BEGIN

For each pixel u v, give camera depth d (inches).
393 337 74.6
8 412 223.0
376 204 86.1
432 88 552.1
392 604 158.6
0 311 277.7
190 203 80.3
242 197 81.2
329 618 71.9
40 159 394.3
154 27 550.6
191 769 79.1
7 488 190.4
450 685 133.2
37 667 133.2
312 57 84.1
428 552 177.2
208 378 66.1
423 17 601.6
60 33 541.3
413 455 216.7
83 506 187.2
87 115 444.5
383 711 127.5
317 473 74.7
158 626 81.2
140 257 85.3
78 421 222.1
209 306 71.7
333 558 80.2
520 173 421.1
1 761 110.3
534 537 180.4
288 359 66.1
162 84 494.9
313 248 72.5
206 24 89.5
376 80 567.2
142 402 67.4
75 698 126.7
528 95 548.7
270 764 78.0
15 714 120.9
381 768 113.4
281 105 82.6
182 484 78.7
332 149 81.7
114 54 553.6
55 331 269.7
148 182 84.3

END

§ **Task prompt**
From the line containing "392 604 158.6" to the final line of the data above, transcribe every line exactly and nothing more.

§ **Answer section**
392 604 158.6
0 311 277.7
190 203 80.3
242 197 81.2
329 618 71.9
40 159 394.3
154 27 550.6
191 769 79.1
7 488 190.4
450 685 133.2
37 667 133.2
312 57 84.1
428 552 177.2
208 378 66.1
423 17 601.6
60 33 541.3
413 455 216.7
83 506 187.2
87 115 444.5
383 711 127.5
317 473 74.7
158 626 81.2
140 257 85.3
78 421 222.1
209 306 71.7
333 558 80.2
520 173 421.1
1 761 110.3
534 537 180.4
288 359 66.1
162 84 494.9
313 248 72.5
206 24 89.5
376 80 567.2
142 402 67.4
75 698 126.7
528 95 548.7
270 764 78.0
15 714 120.9
381 768 113.4
281 105 82.6
182 484 78.7
332 149 81.7
114 54 553.6
55 331 269.7
148 182 84.3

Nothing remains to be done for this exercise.